Chapter 1, Introduction to Edge Analytics, outlines how everything old is new again! The rise of the personal computer in the 1980s and 1990s led to a revolution in computing. Instead of so-called dumb terminals connected to a large computer, many computers were connected in a network spreading the processing power around. Edge analytics is like the personal computer revolution but for Internet-of-Things (IoT) devices. We will start this chapter by comparing edge analytics to the computer revolution before we discuss the advantages of using edge analytics in an IoT application. We will both look at the basic edge analytics architecture and introduce the Microsoft Azure IoT Edge platform.
Chapter 2, How Does IoT Edge Analytics Work?, discusses the components used in an edge analytics application and how they fit together. Now that we understand what edge analytics is, let's turn our attention to how it works. In this chapter, we will conclude by looking at real-world edge analytics applications.
Chapter 3, Communications Protocols Used in Edge Analytics, outlines how one part of an IoT or edge analytics application is the connection to the internet. The other part is the connection from our edge device to the sensors. In this chapter, we will explore ways by which we can connect our edge device to the internet. We will look at some of the long-distance technologies, as well as the familiar Wi-Fi protocol. In our exploration of Wi-Fi, we will gain an understanding as to the radio frequency spectrum and where different communication protocols fit into this spectrum. We will also take a look at Bluetooth and consider how we may use it in our applications.

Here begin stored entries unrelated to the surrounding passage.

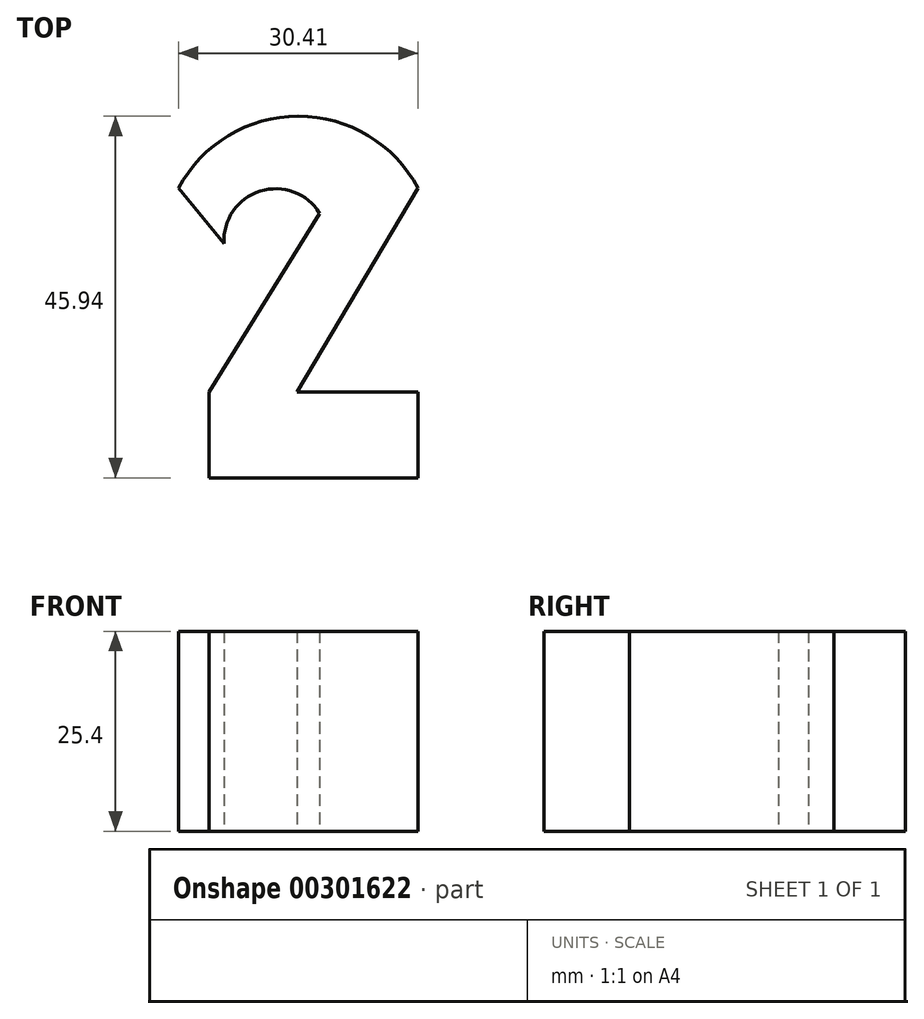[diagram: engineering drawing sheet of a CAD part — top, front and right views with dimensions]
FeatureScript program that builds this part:
annotation { "Feature Type Name" : "Feature", "Feature Type Description" : "" }
export const myFeature = defineFeature(function(context is Context, id is Id, definition is map)
    precondition{}
    {
        {
            var Q0;
            Q0=qCreatedBy(makeId("Top.planeOp"),FACE);
            var sketch = newSketch(context, id + "F0", { "sketchPlane" : qUnion([Q0])});
            skArc(sketch, "E0", {"start": v(44.17, 25.92) * mm, "mid": v(28.96, 35.06) * mm, "end": v(13.76, 25.92) * mm});
            skLineSegment(sketch, "E1", {"start": v(44.17, 25.92) * mm, "end": v(28.8, 0) * mm});
            skLineSegment(sketch, "E2", {"start": v(28.8, 0) * mm, "end": v(44.17, 0) * mm});
            skLineSegment(sketch, "E3", {"start": v(44.17, 0) * mm, "end": v(44.17, -10.88) * mm});
            skLineSegment(sketch, "E4", {"start": v(44.17, -10.88) * mm, "end": v(17.6, -10.88) * mm});
            skLineSegment(sketch, "E5", {"start": v(17.6, -10.88) * mm, "end": v(17.6, 0) * mm});
            skLineSegment(sketch, "E6", {"start": v(17.6, 0) * mm, "end": v(31.68, 22.72) * mm});
            skLineSegment(sketch, "E7", {"start": v(13.76, 25.92) * mm, "end": v(19.52, 18.88) * mm});
            skArc(sketch, "E8", {"start": v(31.68, 22.72) * mm, "mid": v(24.1, 25.54) * mm, "end": v(19.52, 18.88) * mm});
            skSolve(sketch);
        }
        {
            var Q0;
            Q0=makeQuery(id+"F0.imprint","IMPRINT",FACE,{"disambiguationData":[TD([[makeQuery(id+"F0.imprint","IMPRINT",EDGE,{"derivedFrom":sQuery(id+"F0.wireOp",EDGE,"E0")}),1.0]])]});
            extrude(context, id + "F1", {"entities" : qUnion([Q0]), "depth" : 25.4 * mm});
        }
    });
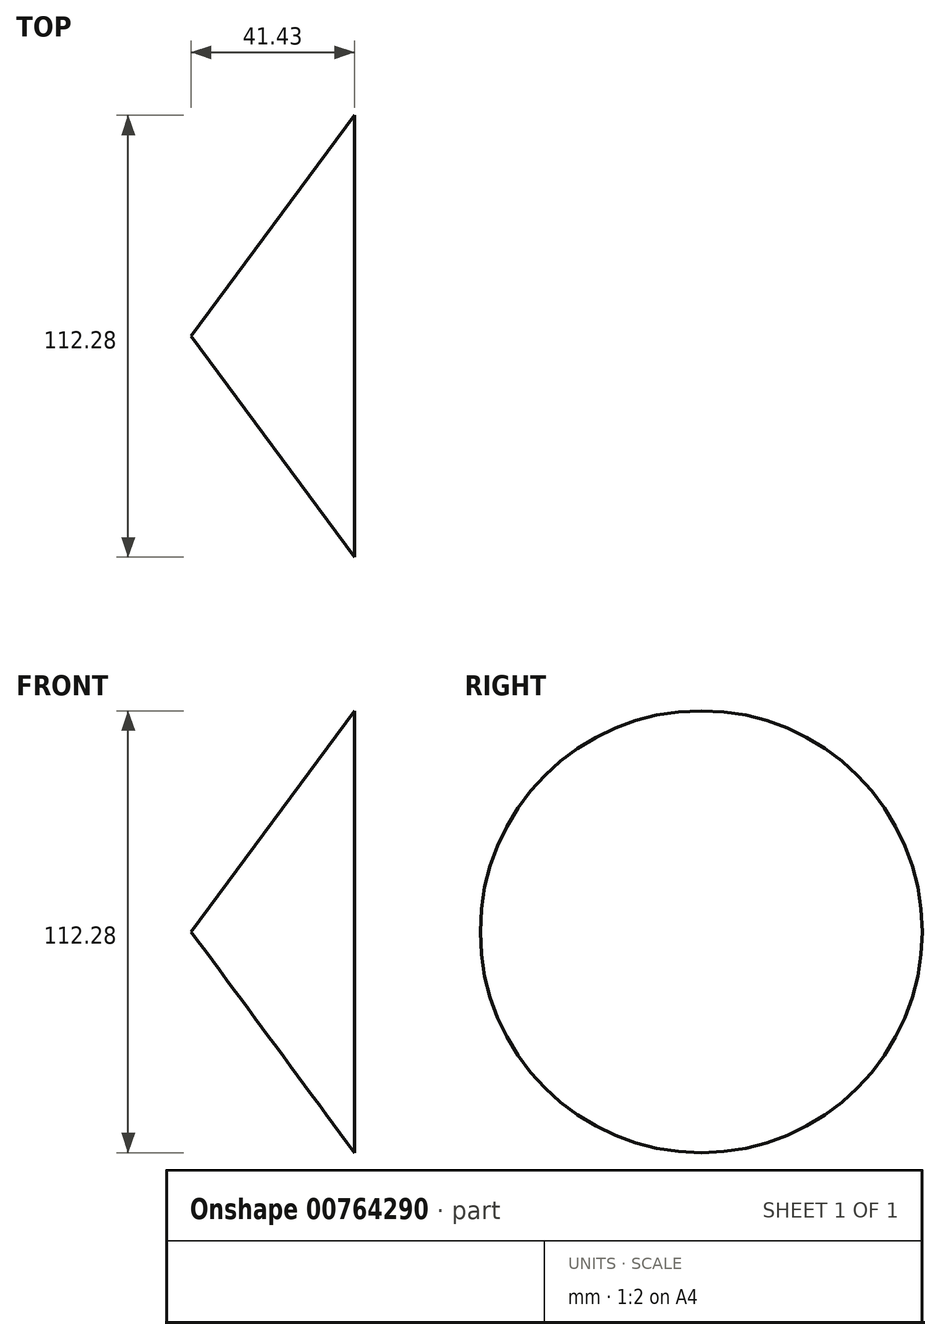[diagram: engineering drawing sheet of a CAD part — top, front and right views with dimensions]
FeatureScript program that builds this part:
annotation { "Feature Type Name" : "Feature", "Feature Type Description" : "" }
export const myFeature = defineFeature(function(context is Context, id is Id, definition is map)
    precondition{}
    {
        {
            var Q0;
            Q0=qCreatedBy(makeId("Front.planeOp"),FACE);
            var sketch = newSketch(context, id + "F0", { "sketchPlane" : qUnion([Q0])});
            skLineSegment(sketch, "E0", {"start": v(0, 56.14) * mm, "end": v(-41.43, 0) * mm});
            skLineSegment(sketch, "E1", {"start": v(-41.43, 0) * mm, "end": v(0, 0) * mm});
            skLineSegment(sketch, "E2", {"start": v(0, 0) * mm, "end": v(0, 56.14) * mm});
            skSolve(sketch);
        }
        {
            var Q0;
            Q0 = qSketchRegion(id + "F0", true);
            var Q1;
            Q1=sQuery(id+"F0.wireOp",EDGE,"E1");
            revolve(context, id + "F1", {"surfaceOperationType" : NewSurfaceOperationType.NEW, "entities" : qUnion([Q0]), "axis" : qUnion([Q1]), "revolveType" : RevolveType.FULL});
        }
        {
            var Q0;
            Q0=qCreatedBy(makeId("Right.planeOp"),FACE);
            var sketch = newSketch(context, id + "F2", { "sketchPlane" : qUnion([Q0])});
            skLineSegment(sketch, "E3", {"start": v(-32.9, 76.23) * mm, "end": v(-32.9, -77.7) * mm});
            skSolve(sketch);
        }
        {
            var Q0;
            Q0=sQuery(id+"F2.wireOp",EDGE,"E3");
            extrude(context, id + "F3", {"bodyType" : ToolBodyType.SURFACE, "surfaceEntities" : qUnion([Q0]), "endBound" : BoundingType.SYMMETRIC, "oppositeDirection" : true, "depth" : 114.3 * mm, "offsetDistance" : 25.4 * mm});
        }
        {
            var Q0;
            Q0=qCreatedBy(makeId("Front.planeOp"),FACE);
            var sketch = newSketch(context, id + "F4", { "sketchPlane" : qUnion([Q0])});
            skLineSegment(sketch, "E4", {"start": v(-21.32, -78.3) * mm, "end": v(-21.32, 76.26) * mm});
            skSolve(sketch);
        }
        {
            var Q0;
            Q0 = qSketchRegion(id + "F4", true);
            var Q1;
            Q1=sQuery(id+"F4.wireOp",EDGE,"E4");
            extrude(context, id + "F5", {"entities" : qUnion([Q0]), "bodyType" : ToolBodyType.SURFACE, "surfaceEntities" : qUnion([Q1]), "endBound" : BoundingType.SYMMETRIC, "oppositeDirection" : true, "depth" : 114.8 * mm, "offsetDistance" : 25.4 * mm});
        }
    });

Chapter 4, Working with Microsoft Azure IoT Hub, is the beginning of our work with Azure IoT services using Microsoft Azure, after Chapter 1, Introduction to Edge Analytics, where we touched on Azure IoT Edge and Azure IoT. The lessons learned from this will provide a good basis for using the Raspberry Pi with Azure IoT Edge.
Chapter 5, Using the Raspberry Pi with Azure IoT Edge, builds on what we covered in Chapter 4, Working with Microsoft Azure IoT Hub, where we learned a bit about Microsoft Azure and the IoT Hub in Azure. This background is essential to understanding Azure IoT Edge. In this chapter, we will learn how to install Azure IoT Edge on the Raspberry Pi and read data from it using the Microsoft Device Explorer.
Chapter 6, Using MicroPython for Edge Analytics, covers MicroPython as a subset of Python 3. MicroPython was developed as a programming language for microcontrollers. With microcontrollers getting more and more powerful, learning MicroPython is becoming more essential. Imagine having the ability to take your Python knowledge and apply it to the physical world. Imagine building lightweight, energy-efficient, and powerful edge analytics applications with all the advantages of using the Python programming language. With MicroPython, you can.
Chapter 7, Machine Learning and Edge Analytics, considers one of the most exciting fields in the realm of technology today—machine learning. As this technology matures and gets into the hands of more and more people, exciting new applications are created, such as a tool for detecting respiratory diseases based on audio analysis of breathing patterns.
By combining edge analytics with machine learning, the capabilities on the sensory side are vast. This, combined with the ever-increasing power of microcontrollers and single-board computers such as the Raspberry Pi, means that the future looks very bright indeed for edge analytics and machine learning.
In this chapter, we will explore the advantages of machine learning at the edge with a Raspberry Pi as we write a program to distinguish between the face of a person and the face of a dog. We will then jump into the exciting new world of Artificial Intelligence of Things (AIoT) as we take a small microcontroller and turn it into a QR code decoder tool.
Chapter 8, Designing a Smart Doorbell with Visual Recognition, remembers how years ago, the only way to recognize who was knocking at your door without being too obvious was to peer through a little peephole near the top of the door. Observant visitors would notice the light disappear from the peephole once a face was pressed up against it on the other side. So, in other words, we really weren't fooling anyone into thinking we weren’t home if we decided that the visitor was not worthy of us opening the door. Times have certainly changed. We have the technology now to filter unwanted visitors for us without being detected. Using a camera and vision recognition algorithms on the sensory side, we will design an edge analytics application that alerts us to who is at the door.
Chapter 9, Security and Privacy in an Edge Analytics World, covers how, when deploying an application to the internet, the risks posed by cybercriminals should be taken very seriously. Internet-enabled devices including edge computers are prone to cyber-attacks where they may be used to shut down websites or cause havoc on the internet, not to mention the destruction of our networked applications. In this chapter, we will cover security and in turn, privacy, when it comes to our edge analytics applications.
Chapter 10, What Next?, examines where we are at the end of our edge analytics journey. I hope you enjoyed the ride. Tell them what you are going to tell them, tell them, and then tell them what you just told them—those are the great words of wisdom given to me by the more seasoned speakers at my Toastmasters club. In this chapter, we will recap what we have learned and then look ahead to the future of edge analytics.